Gentile and Brenner — who were rivals as managers — became good friends after a token of generosity extended by Brenner back in 2011.

“I remember we played (Mount Wolf) to a tie one day,” Gentile said. “So we went back to Mount Wolf to finish it, and it turns out it was like for only an inning. We got out (butts) beat and lost the game. After that, Tim asked me to coach in the Colonial Tournament with them and to bring some of our guys. We were just starting to get some good ball players on the roster. And that was just kind of the beginning of it.”

Just a few years later, Gentile was happy to return the favor after his Jefferson squad won the Central League playoff crown.

“He kind of mentored the Titans and helped us along,” said Gentile, who recalled several difficult years when his Titans won just a handful of games. “He really taught some of my guys how to win every day instead of once in a while, and that was what helped our big turnaround.”

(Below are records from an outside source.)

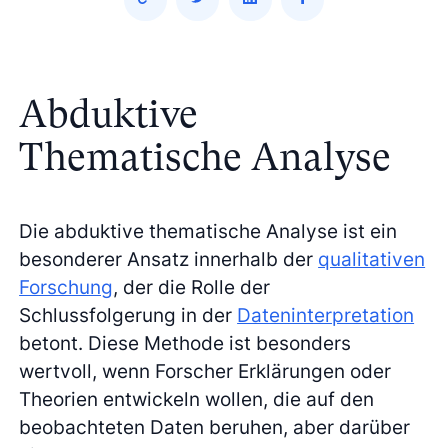
Abduktive
Thematische Analyse
Die abduktive thematische Analyse ist ein
besonderer Ansatz innerhalb der
qualitativen
Forschung
, der die Rolle der
Schlussfolgerung in der
Dateninterpretation
betont. Diese Methode ist besonders
wertvoll, wenn Forscher Erklärungen oder
Theorien entwickeln wollen, die auf den
beobachteten Daten beruhen, aber darüber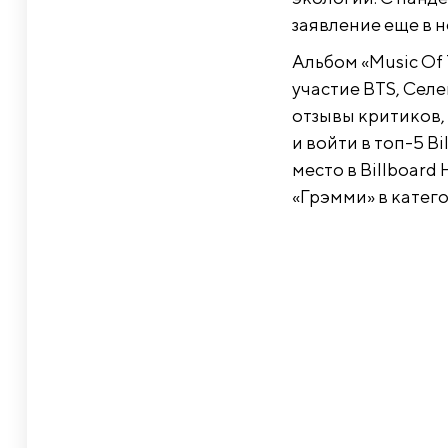
заявление еще в н
Альбом «Music Of 
участие BTS, Сел
отзывы критиков,
и войти в топ-5 Bi
место в Billboard
«Грэмми» в катег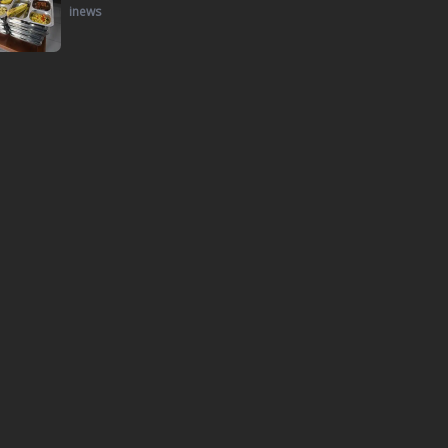
inews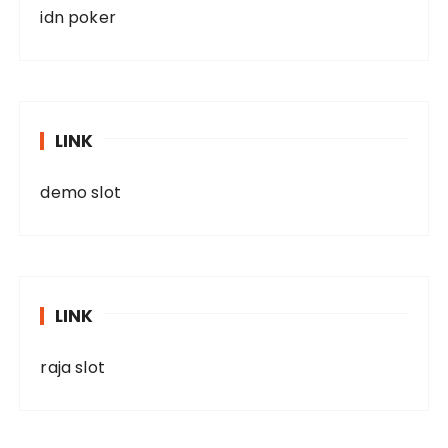
idn poker
LINK
demo slot
LINK
raja slot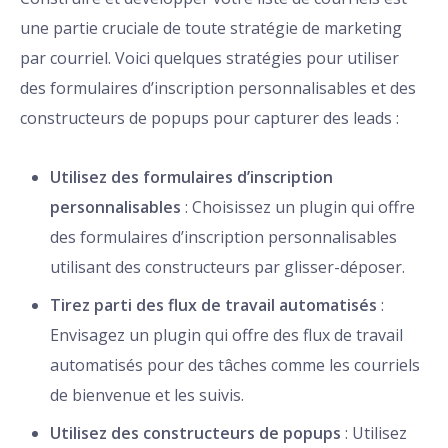
une partie cruciale de toute stratégie de marketing
par courriel. Voici quelques stratégies pour utiliser
des formulaires d’inscription personnalisables et des
constructeurs de popups pour capturer des leads :
Utilisez des formulaires d’inscription
personnalisables
: Choisissez un plugin qui offre
des formulaires d’inscription personnalisables
utilisant des constructeurs par glisser-déposer.
Tirez parti des flux de travail automatisés
:
Envisagez un plugin qui offre des flux de travail
automatisés pour des tâches comme les courriels
de bienvenue et les suivis.
Utilisez des constructeurs de popups
: Utilisez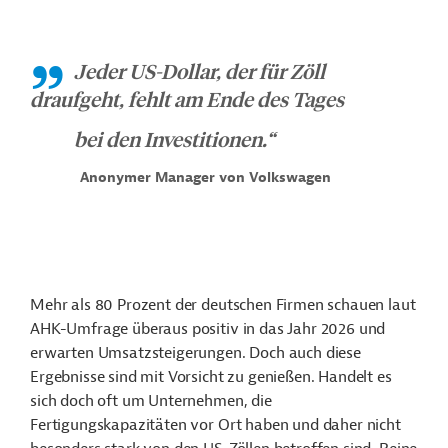
Jeder US-Dollar, der für Zöll
draufgeht, fehlt am Ende des Tages
bei den Investitionen.“
Anonymer Manager von Volkswagen
Mehr als 80 Prozent der deutschen Firmen schauen laut
AHK-Umfrage überaus positiv in das Jahr 2026 und
erwarten Umsatzsteigerungen. Doch auch diese
Ergebnisse sind mit Vorsicht zu genießen. Handelt es
sich doch oft um Unternehmen, die
Fertigungskapazitäten vor Ort haben und daher nicht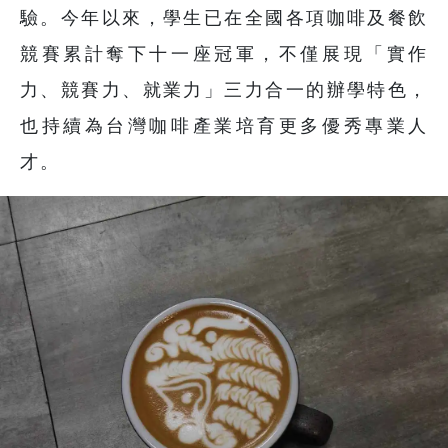
驗。今年以來，學生已在全國各項咖啡及餐飲
競賽累計奪下十一座冠軍，不僅展現「實作
力、競賽力、就業力」三力合一的辦學特色，
也持續為台灣咖啡產業培育更多優秀專業人
才。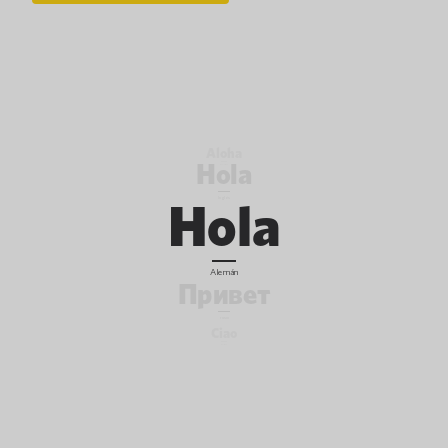
Aloha
Hola
hawaiano
Hola
Inglés
Alemán
Привет
ruso
Ciao
italiano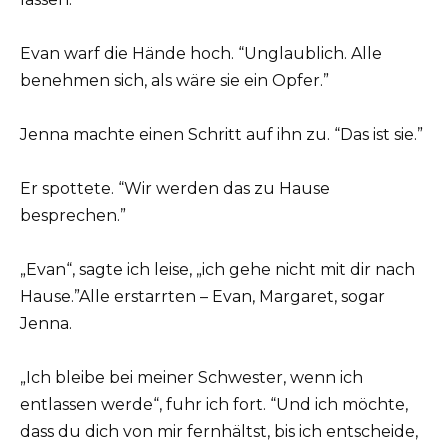
Evan warf die Hände hoch. “Unglaublich. Alle
benehmen sich, als wäre sie ein Opfer.”
Jenna machte einen Schritt auf ihn zu. “Das ist sie.”
Er spottete. “Wir werden das zu Hause
besprechen.”
„Evan“, sagte ich leise, „ich gehe nicht mit dir nach
Hause.”Alle erstarrten – Evan, Margaret, sogar
Jenna.
„Ich bleibe bei meiner Schwester, wenn ich
entlassen werde“, fuhr ich fort. “Und ich möchte,
dass du dich von mir fernhältst, bis ich entscheide,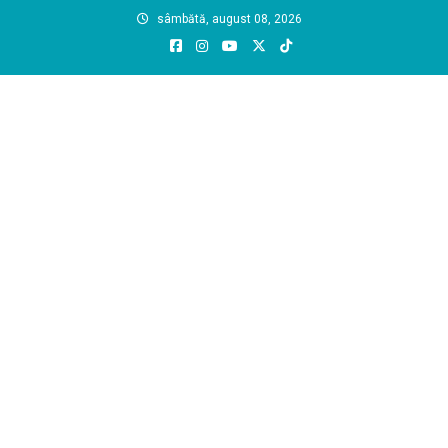
Skip
sâmbătă, august 08, 2026
to
content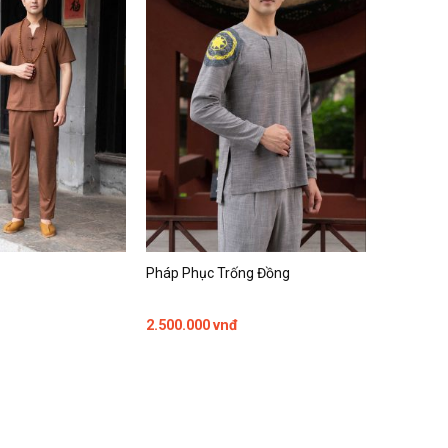
Pháp Phục Trống Đồng
2.500.000
vnđ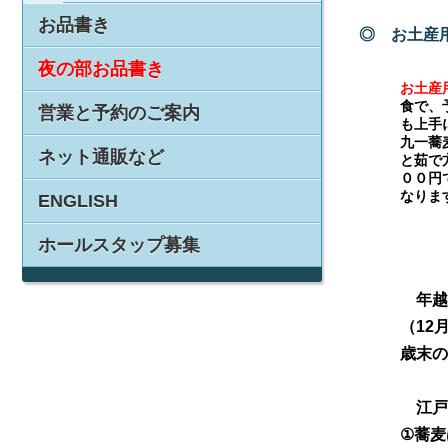
お品書き
◎ お土産
夜の部お品書き
お土産
食で、
営業と予約のご案内
も上手
九一蕎
ネット通販など
と茹で
００円
なりま
ENGLISH
ホールスタップ募集
年越
（12
歳末の
江戸
①蕎麦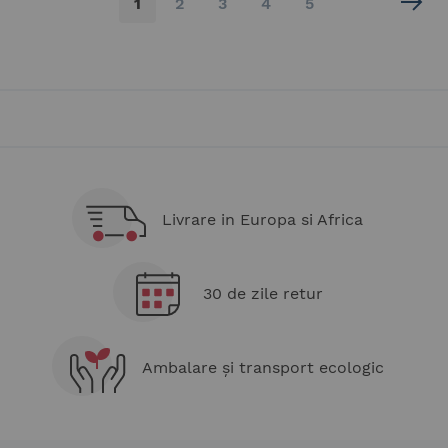
în
Pagina
Pagina
Pagina
Pagina
1
2
3
4
5
acest
moment
cititi
pagina
Livrare in Europa si Africa
30 de zile retur
Ambalare și transport ecologic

Dierdorff said it was Brenner who gave him his first shot at regular playing time with the Wolves while he was still in college playing at West Virginia.

Having played under Brenner for eight years, Dierdorff learned a lot about his manager. Perhaps the biggest things he took away was Brenner’s love for the game.

“When Tim was at a baseball field, it seemed like he was always at peace,” Dierdorff said. “Especially after that year that we had in 2014, where everything just kind of came together. It was a blast. He was in good health, we were playing really well and it was fun to be playing together.”

The realization that Brenner will not be in the dugout the next time the Wolves play a home game later this year hit Dierdorff pretty hard, but Dierdorff was mostly thankful for having the privilege to call Brenner a friend.

“You cherish all of those memories you had with him now,” Dierdorff said. “And you wish that you could still have more again.”

A visitation for Brenner will be from 10 a.m. until 11 a.m. Monday at The Diehl Funeral Home & Cremation Center, 87 S. Main St., in Mount Wolf.